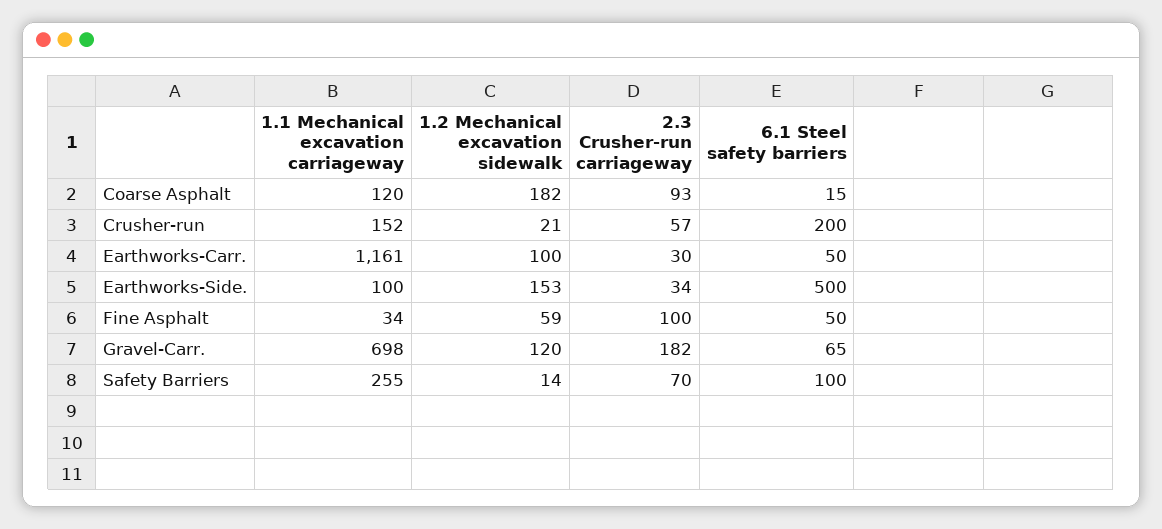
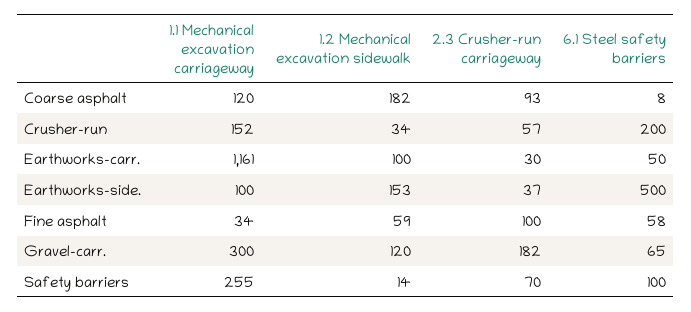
  {
    "1.1 Mechanical excavation carriageway": {
      "Coarse Asphalt": 120,
      "Crusher-run": 152,
      "Earthworks-Carr.": 1161,
      "Earthworks-Side.": 100,
      "Fine Asphalt": 34,
-     "Gravel-Carr.": 698,
+     "Gravel-Carr.": 300,
      "Safety Barriers": 255
    },
    "1.2 Mechanical excavation sidewalk": {
      "Coarse Asphalt": 182,
-     "Crusher-run": 21,
+     "Crusher-run": 34,
      "Earthworks-Carr.": 100,
      "Earthworks-Side.": 153,
      "Fine Asphalt": 59,
      "Gravel-Carr.": 120,
      "Safety Barriers": 14
    },
    "2.3 Crusher-run carriageway": {
      "Coarse Asphalt": 93,
      "Crusher-run": 57,
      "Earthworks-Carr.": 30,
-     "Earthworks-Side.": 34,
+     "Earthworks-Side.": 37,
      "Fine Asphalt": 100,
      "Gravel-Carr.": 182,
      "Safety Barriers": 70
    },
    "6.1 Steel safety barriers": {
-     "Coarse Asphalt": 15,
+     "Coarse Asphalt": 8,
      "Crusher-run": 200,
      "Earthworks-Carr.": 50,
      "Earthworks-Side.": 500,
-     "Fine Asphalt": 50,
+     "Fine Asphalt": 58,
      "Gravel-Carr.": 65,
      "Safety Barriers": 100
    }
  }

■ ■ ■ ■ ■ ■ ■

Your objective: Retype all the data exactly. Omit pictures.

Solution to this task:
  {
    "1.1 Mechanical excavation carriageway": {
      "Coarse Asphalt": 120,
      "Crusher-run": 152,
      "Earthworks-Carr.": 1161,
      "Earthworks-Side.": 100,
      "Fine Asphalt": 34,
-     "Gravel-Carr.": 698,
+     "Gravel-Carr.": 300,
      "Safety Barriers": 255
    },
    "1.2 Mechanical excavation sidewalk": {
      "Coarse Asphalt": 182,
-     "Crusher-run": 21,
+     "Crusher-run": 34,
      "Earthworks-Carr.": 100,
      "Earthworks-Side.": 153,
      "Fine Asphalt": 59,
      "Gravel-Carr.": 120,
      "Safety Barriers": 14
    },
    "2.3 Crusher-run carriageway": {
      "Coarse Asphalt": 93,
      "Crusher-run": 57,
      "Earthworks-Carr.": 30,
-     "Earthworks-Side.": 34,
+     "Earthworks-Side.": 37,
      "Fine Asphalt": 100,
      "Gravel-Carr.": 182,
      "Safety Barriers": 70
    },
    "6.1 Steel safety barriers": {
-     "Coarse Asphalt": 15,
+     "Coarse Asphalt": 8,
      "Crusher-run": 200,
      "Earthworks-Carr.": 50,
      "Earthworks-Side.": 500,
-     "Fine Asphalt": 50,
+     "Fine Asphalt": 58,
      "Gravel-Carr.": 65,
      "Safety Barriers": 100
    }
  }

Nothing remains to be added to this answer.